# Speeding up Symbolic Integration of Hypercube with Implicit Region

Given:

Clear[\[Gamma], r];
ineq = r[3] + \[Gamma] r[4] > r[2] + \[Gamma] r[3] && r[2] + \[Gamma] (r[3] + r[5]) < r[3] + \[Gamma] (r[2] + r[4]);
reg = ImplicitRegion[ ineq, {{r[1], 0, 1}, {r[2], 0, 1}, {r[3], 0, 1}, {r[4], 0,
1}, {r[5], 0, 1}}];
Integrate[1, {r[1], r[2], r[3], r[4], r[5]} \[Element] reg, Assumptions -> {1 > \[Gamma] > 0}] // AbsoluteTiming


I would like to speed up the computation if possible. Current Thoughts:

1.Remove unnecessary conditions: As far as I can tell, all of the piecewise conditions are unnecessary except the one corresponding to True. Using Simplify[] removes some of them, but that function is applied after the fact; not affecting the time.

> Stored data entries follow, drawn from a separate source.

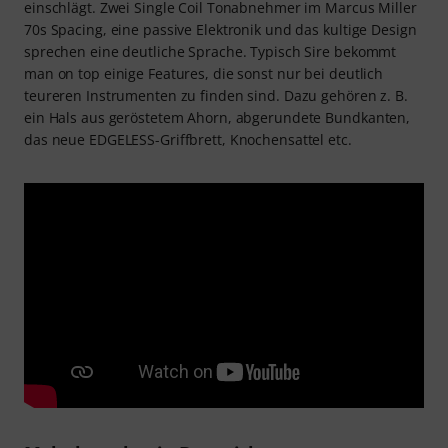
einschlägt. Zwei Single Coil Tonabnehmer im Marcus Miller
70s Spacing, eine passive Elektronik und das kultige Design
sprechen eine deutliche Sprache. Typisch Sire bekommt
man on top einige Features, die sonst nur bei deutlich
teureren Instrumenten zu finden sind. Dazu gehören z. B.
ein Hals aus geröstetem Ahorn, abgerundete Bundkanten,
das neue EDGELESS-Griffbrett, Knochensattel etc.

2.Adding Assumptions: Gamma and r[n] are all Real and between 0 and 1. Adding any combination to Assumptions like:

\$Assumptions = {0 < \[Gamma] < 1, \[Gamma] \[Element] Reals,   r[1] \[Element] Reals, r[2] \[Element] Reals,   r[3] \[Element] Reals, r[4] \[Element] Reals, r[5] \[Element] Reals}


, produces no affect on timing or the output. Another assumption is that I'm integrating over a specific region of a hypercube of n-volume = 1, though I don't know how to include this usefully.

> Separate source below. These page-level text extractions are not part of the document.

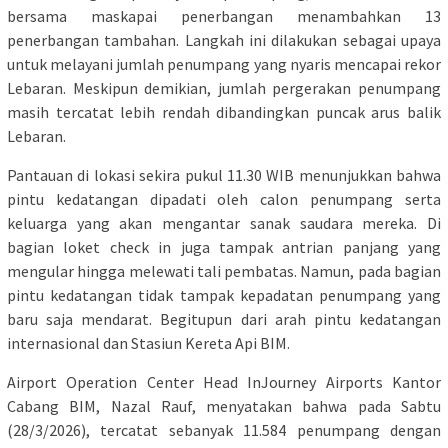
bersama maskapai penerbangan menambahkan 13
penerbangan tambahan. Langkah ini dilakukan sebagai upaya
untuk melayani jumlah penumpang yang nyaris mencapai rekor
Lebaran. Meskipun demikian, jumlah pergerakan penumpang
masih tercatat lebih rendah dibandingkan puncak arus balik
Lebaran.
Pantauan di lokasi sekira pukul 11.30 WIB menunjukkan bahwa
pintu kedatangan dipadati oleh calon penumpang serta
keluarga yang akan mengantar sanak saudara mereka. Di
bagian loket check in juga tampak antrian panjang yang
mengular hingga melewati tali pembatas. Namun, pada bagian
pintu kedatangan tidak tampak kepadatan penumpang yang
baru saja mendarat. Begitupun dari arah pintu kedatangan
internasional dan Stasiun Kereta Api BIM.
Airport Operation Center Head InJourney Airports Kantor
Cabang BIM, Nazal Rauf, menyatakan bahwa pada Sabtu
(28/3/2026), tercatat sebanyak 11.584 penumpang dengan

3.Integrating without ImplicitRegion[]: I'm using this function since it allows plugging in any inequality, and it returns the region of the hypercube I'm interested in. There may be a faster way to integrate over a hypercube given an inequality, but I am not aware of it.

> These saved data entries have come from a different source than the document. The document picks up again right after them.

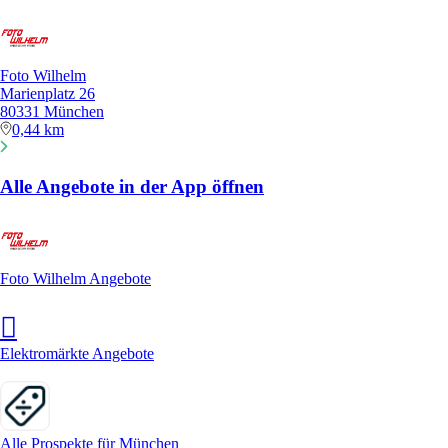
Foto Wilhelm
Marienplatz 26
80331 München
0,44 km
Alle Angebote in der App öffnen
Foto Wilhelm Angebote
Elektromärkte Angebote
Alle Prospekte für München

• The default value (corresponding to True) is only valid for one value ({\[Gamma] -> (1/2)*(3 - Sqrt[5])}) in the interval {0, 1}. Commented Oct 14, 2019 at 21:25
• How did you determine that? Commented Oct 14, 2019 at 22:08
• See extended comment. Commented Oct 14, 2019 at 23:14

This is an extended comment to address the conditions for which the default in the Piecewise applies:

Clear["Global*"];

ineq = r[3] + γ r[4] > r[2] + γ r[3] &&
r[2] + γ (r[3] + r[5]) < r[3] + γ (r[2] + r[4]);

reg = ImplicitRegion[
ineq, {{r[1], 0, 1}, {r[2], 0, 1}, {r[3], 0, 1}, {r[4], 0, 1}, {r[5], 0,
1}}];

(int[γ_] = Assuming[1 > γ > 0, Integrate[1,
{r[1], r[2], r[3], r[4], r[5]} ∈ reg] //
Simplify]) // AbsoluteTiming


The three functions are

funcs = {int[γ][[1, 1, 1]], int[γ][[1, 2, 1]],
int[γ][[2]]}

(* {(-1 + 6 γ + γ^2 + 2 γ^4)/(24 γ^2), (
12 - 28 γ + 19 γ^2 - 4 γ^3 + 2 γ^4)/(
24 (-1 + γ)^2), -((-1 + 11 γ - 35 γ^2 + 81 γ^3 -
95 γ^4 + 45 γ^5 - 11 γ^6 + γ^7)/(
24 (-1 + γ) γ^2))} *)


From the conditions specified in the Piecewise, the default value only applies for a single value in the interval {0, 1}

Simplify[ ! 2*γ >= 1 &&
! (Sqrt[5] + 2*γ < 3 ||
(Sqrt[5] + 2*γ > 3 &&
2*γ < 1))]

(* Sqrt[5] + 2 γ == 3 *)

sol = Solve[%, γ][[1]]

(* {γ -> 1/2 (3 - Sqrt[5])} *)


The first two functions are piecewise continuous at γ == 1/2

Equal @@ funcs[[1 ;; 2]] /. γ -> 1/2

(* True *)


The third (default) function is piecewise continuous with the second function at γ == (3 - Sqrt[5])/2

Equal @@ funcs[[2 ;; 3]] /. γ -> (3 - Sqrt[5])/2 // Simplify

(* True *)


Looking at the individual components:

Show[
Plot[funcs[[1]], {γ, 1/2, 1},
PlotStyle -> {{Thick, ColorData[97][1]}}],
Plot[funcs[[2]], {γ, 0, 1/2},
PlotStyle -> {{Thick, ColorData[97][2]}}],
Plot[funcs[[3]], {γ, 0, 1},
PlotStyle -> {{Dashed, Lighter@ColorData[97][3]}}],
PlotRange -> {{0, 1}, {int[1], int[0]}},
Epilog -> {Red, AbsolutePointSize[4],
Point[{γ, int[γ]} /. sol]}]
`